Il faudra mandater beaucoup d’experts : psychologues, ergonomes, juristes, astrologues, météorologues, spécialistes des relations sociales,… pour tenter de faire passer la vague de désespoir qui atteint les salariés des entreprises concernés pour tout, sauf ce qu’elle est : la conséquence directe de la surexploitation du travailleur par les actionnaires.
La pression continue sur la productivité, la concurrence acharnée entre les entreprises, la compétition féroce entre salariés devront disparaitre du tableau final.
Les acteurs habituels du théâtre politico-médiatique prendront le relais, en déroulant le scénario classique : feindre de découvrir le problème, faire croire qu’on va y porter remède et passer à autre chose, sans rien toucher aux fondamentaux du système.

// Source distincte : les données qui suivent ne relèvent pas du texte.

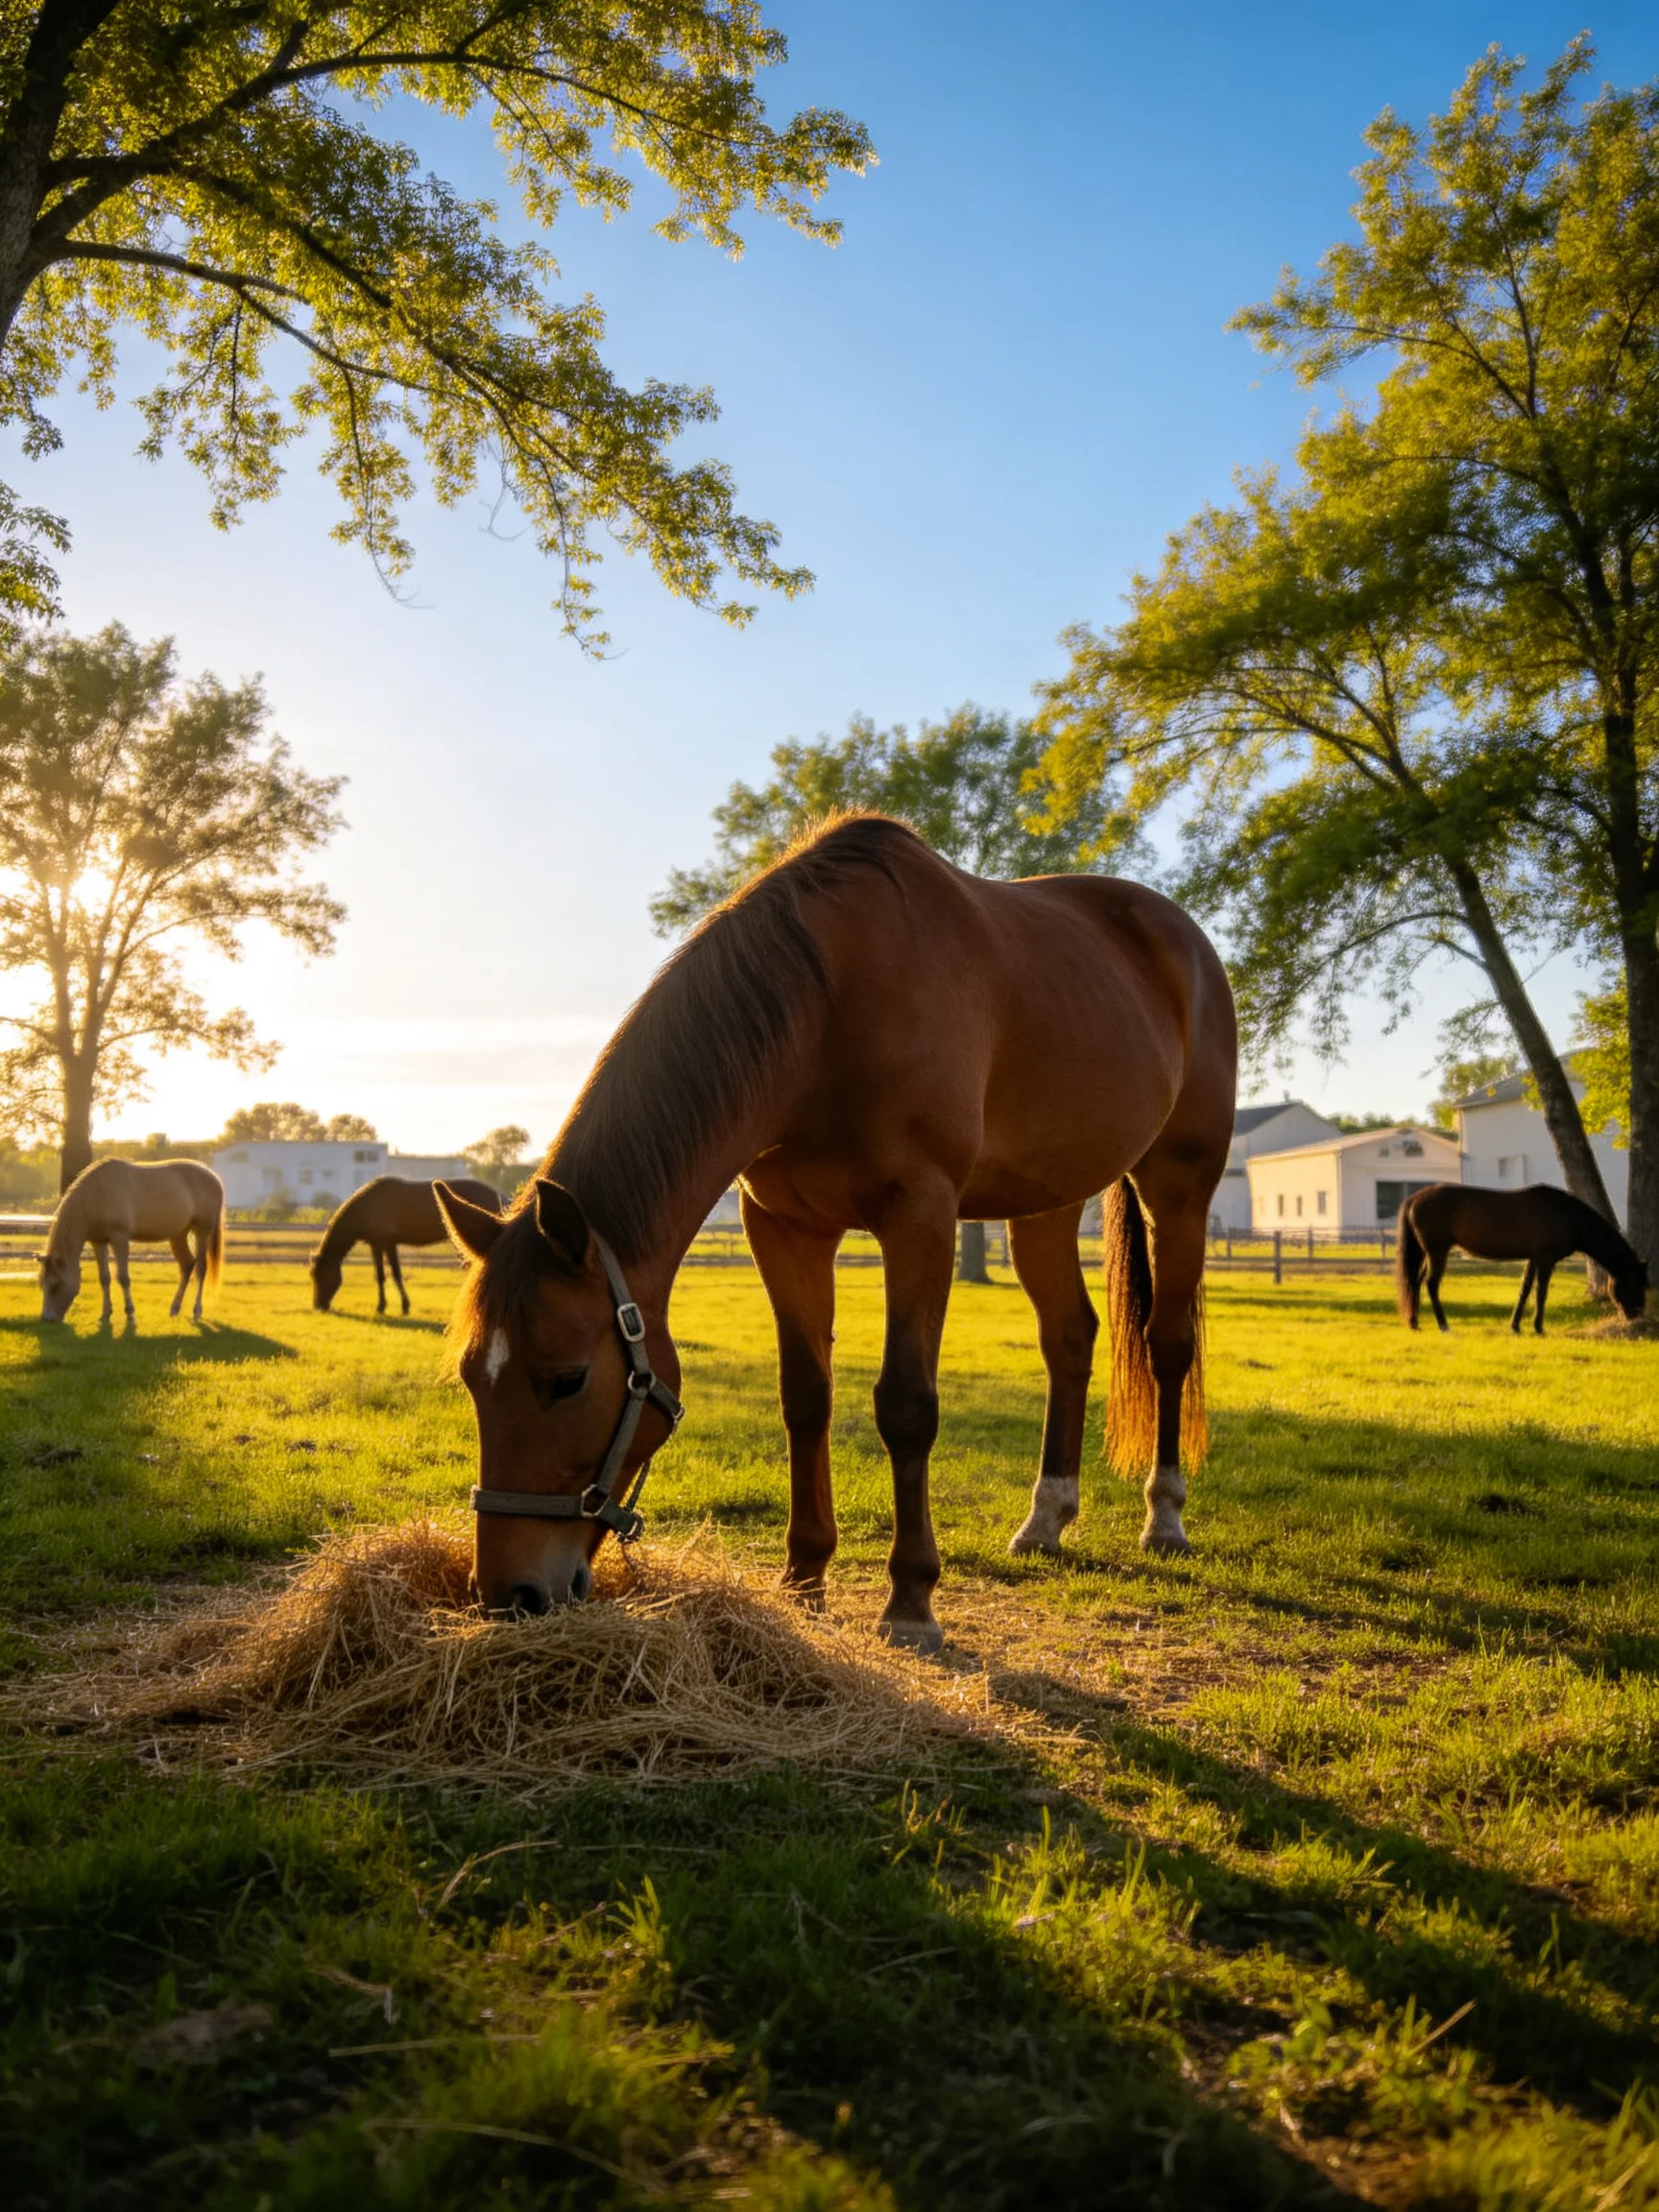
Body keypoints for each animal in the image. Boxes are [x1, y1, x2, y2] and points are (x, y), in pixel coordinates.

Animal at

Il est à craindre que cela fonctionne, au moins à court terme.
Du suicide à la révolte
La triple trahison, du politique, du religieux et du médiatique explique le sentiment de profond abandon qui s’est saisi des passagers de la mondialisation heureuse. Ceux qui se sont jetés par-dessus bord ont décillé les yeux des autres voyageurs.
Ce geste, qui aurait pu rester dans la sphère privée, est commis sur le lieu de travail. Insensé, il prend du sens. Désespéré, il devient subversif. Cette tragédie privée peut prendre a posteriori le sens d’un sacrifice altruiste si elle débouche sur une prise de conscience collective.
Il serait heureux que les autres, ceux qui restent, ne songent plus à mettre fin à leurs jours. Mais au contraire, en resocialisant leur destin, qu’ils déclenchent un mouvement social et politique de grande ampleur.